Due to a global acquisition by BASF AG of Ciba Holding Inc., Ciba India is being merged with BASF India. Since the restructuring will affect performance in the short term, it makes more sense to look at Ciba and BASF’s collective performance. The resulting picture is much better.

Combined sales increased by 3.3% to Rs477 crore year-on-year. Operating profit margin fell by 170 basis points to 12.3%, chiefly due to a sharp fall in Ciba’s operating profits. One basis point is equal to one-hundredth of a percentage point.

During the quarter, Ciba stopped production at its leased out Goa plant. It also paid Rs9 crore as employee separation costs and Rs1.7 crore towards other closure-related costs. While it incurred these costs in this quarter, it will also get Rs13.5 crore for selling immoveable assets in that plant at a future date.

The collective profit before tax before exceptional items is down by 13.5%, with an increase in BASF’s profit offsetting the sharp drop in Ciba’s profit.

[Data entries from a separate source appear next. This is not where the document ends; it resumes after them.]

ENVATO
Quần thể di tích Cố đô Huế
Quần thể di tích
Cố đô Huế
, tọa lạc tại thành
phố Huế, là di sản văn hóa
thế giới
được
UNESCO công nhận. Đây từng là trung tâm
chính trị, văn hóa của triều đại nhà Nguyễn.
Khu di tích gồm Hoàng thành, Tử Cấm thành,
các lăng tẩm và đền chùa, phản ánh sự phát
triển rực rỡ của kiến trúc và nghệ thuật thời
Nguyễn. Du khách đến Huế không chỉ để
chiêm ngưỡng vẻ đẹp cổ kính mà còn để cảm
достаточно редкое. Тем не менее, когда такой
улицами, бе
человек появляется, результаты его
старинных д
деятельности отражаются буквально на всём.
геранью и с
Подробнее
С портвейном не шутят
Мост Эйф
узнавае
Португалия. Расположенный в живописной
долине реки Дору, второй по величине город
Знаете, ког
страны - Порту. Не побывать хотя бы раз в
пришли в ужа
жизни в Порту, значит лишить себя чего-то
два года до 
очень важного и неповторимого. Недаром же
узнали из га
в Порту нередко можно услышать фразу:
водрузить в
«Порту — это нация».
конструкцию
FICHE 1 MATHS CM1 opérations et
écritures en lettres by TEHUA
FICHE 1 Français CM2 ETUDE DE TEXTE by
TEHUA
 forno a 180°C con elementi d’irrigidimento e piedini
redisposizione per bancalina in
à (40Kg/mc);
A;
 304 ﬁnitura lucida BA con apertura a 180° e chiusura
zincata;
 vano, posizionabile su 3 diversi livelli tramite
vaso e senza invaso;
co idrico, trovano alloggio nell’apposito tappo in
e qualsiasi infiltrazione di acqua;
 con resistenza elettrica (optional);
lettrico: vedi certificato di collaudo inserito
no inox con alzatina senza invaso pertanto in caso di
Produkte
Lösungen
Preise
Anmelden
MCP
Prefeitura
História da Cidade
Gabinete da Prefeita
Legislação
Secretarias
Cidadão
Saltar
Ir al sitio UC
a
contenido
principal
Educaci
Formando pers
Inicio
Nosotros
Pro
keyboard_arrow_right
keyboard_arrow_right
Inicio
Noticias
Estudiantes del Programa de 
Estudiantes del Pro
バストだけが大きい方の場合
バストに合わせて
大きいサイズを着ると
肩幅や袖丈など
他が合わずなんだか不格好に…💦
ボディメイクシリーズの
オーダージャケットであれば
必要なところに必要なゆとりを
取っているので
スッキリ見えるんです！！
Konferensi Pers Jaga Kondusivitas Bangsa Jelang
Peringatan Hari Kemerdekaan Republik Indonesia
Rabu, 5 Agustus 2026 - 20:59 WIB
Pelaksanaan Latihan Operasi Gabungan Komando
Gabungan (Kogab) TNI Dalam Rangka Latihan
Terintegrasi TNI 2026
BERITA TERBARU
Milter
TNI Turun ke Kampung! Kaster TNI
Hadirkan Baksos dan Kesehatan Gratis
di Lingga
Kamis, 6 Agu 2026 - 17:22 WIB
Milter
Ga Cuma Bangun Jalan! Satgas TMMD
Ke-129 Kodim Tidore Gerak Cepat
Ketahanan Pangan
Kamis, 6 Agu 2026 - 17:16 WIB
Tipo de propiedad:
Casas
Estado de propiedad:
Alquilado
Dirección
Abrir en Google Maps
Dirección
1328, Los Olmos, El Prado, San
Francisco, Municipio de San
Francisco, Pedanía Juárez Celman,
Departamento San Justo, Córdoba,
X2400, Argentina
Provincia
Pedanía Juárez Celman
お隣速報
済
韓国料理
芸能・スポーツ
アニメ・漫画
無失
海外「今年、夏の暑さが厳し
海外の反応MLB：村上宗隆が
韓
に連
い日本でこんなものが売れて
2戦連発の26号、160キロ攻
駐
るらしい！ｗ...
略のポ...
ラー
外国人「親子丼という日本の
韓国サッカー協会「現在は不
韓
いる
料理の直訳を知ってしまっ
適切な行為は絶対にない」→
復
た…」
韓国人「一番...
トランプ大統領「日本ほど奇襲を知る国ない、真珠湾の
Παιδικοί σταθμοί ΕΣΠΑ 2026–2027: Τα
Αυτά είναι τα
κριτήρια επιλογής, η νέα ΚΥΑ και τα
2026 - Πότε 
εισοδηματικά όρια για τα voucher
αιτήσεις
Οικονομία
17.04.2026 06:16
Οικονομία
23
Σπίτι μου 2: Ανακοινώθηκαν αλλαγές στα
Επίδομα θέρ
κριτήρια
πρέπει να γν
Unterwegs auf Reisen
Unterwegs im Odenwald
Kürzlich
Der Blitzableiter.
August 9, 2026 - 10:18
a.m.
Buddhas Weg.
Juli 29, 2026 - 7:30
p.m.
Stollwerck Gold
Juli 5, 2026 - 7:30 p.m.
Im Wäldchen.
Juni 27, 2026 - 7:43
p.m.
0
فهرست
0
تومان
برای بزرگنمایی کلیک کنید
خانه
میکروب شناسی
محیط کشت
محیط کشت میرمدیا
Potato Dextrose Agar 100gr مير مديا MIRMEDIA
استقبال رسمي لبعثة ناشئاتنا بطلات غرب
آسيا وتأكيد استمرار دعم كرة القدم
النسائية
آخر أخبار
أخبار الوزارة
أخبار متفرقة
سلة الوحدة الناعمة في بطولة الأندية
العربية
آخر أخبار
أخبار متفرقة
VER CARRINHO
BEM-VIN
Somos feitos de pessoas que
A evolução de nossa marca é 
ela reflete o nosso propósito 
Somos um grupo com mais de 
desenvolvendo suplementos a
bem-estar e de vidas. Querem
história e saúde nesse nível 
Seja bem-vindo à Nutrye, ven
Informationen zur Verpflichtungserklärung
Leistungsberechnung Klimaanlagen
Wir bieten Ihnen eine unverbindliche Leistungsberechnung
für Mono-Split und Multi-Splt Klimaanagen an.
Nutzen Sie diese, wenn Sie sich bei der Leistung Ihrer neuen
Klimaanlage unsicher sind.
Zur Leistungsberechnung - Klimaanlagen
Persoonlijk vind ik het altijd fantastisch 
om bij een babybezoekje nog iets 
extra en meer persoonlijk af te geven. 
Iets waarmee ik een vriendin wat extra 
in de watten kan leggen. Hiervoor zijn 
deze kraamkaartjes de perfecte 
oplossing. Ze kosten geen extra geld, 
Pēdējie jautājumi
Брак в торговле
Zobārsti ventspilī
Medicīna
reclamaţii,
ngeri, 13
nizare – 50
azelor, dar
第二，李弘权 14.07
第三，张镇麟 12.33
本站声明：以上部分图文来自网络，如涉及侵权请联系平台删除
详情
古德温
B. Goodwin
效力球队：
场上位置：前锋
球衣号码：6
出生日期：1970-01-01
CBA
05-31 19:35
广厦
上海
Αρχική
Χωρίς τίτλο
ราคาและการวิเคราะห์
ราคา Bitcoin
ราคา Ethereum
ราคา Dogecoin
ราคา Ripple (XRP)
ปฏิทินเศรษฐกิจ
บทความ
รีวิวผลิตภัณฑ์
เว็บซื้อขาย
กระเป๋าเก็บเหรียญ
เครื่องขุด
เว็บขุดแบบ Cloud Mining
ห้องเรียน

While BASF’s performance was good, a poor performance from Ciba also affects it, as investors are valuing the two as one company, due to the ongoing merger.

In about a month’s time, Ciba’s share price had gained 26% due to the merger, but fell by 3.7% on 17 October after the results were announced. BASF shares had gained about 32% in a month, but its price fell by 2.4% on the same date.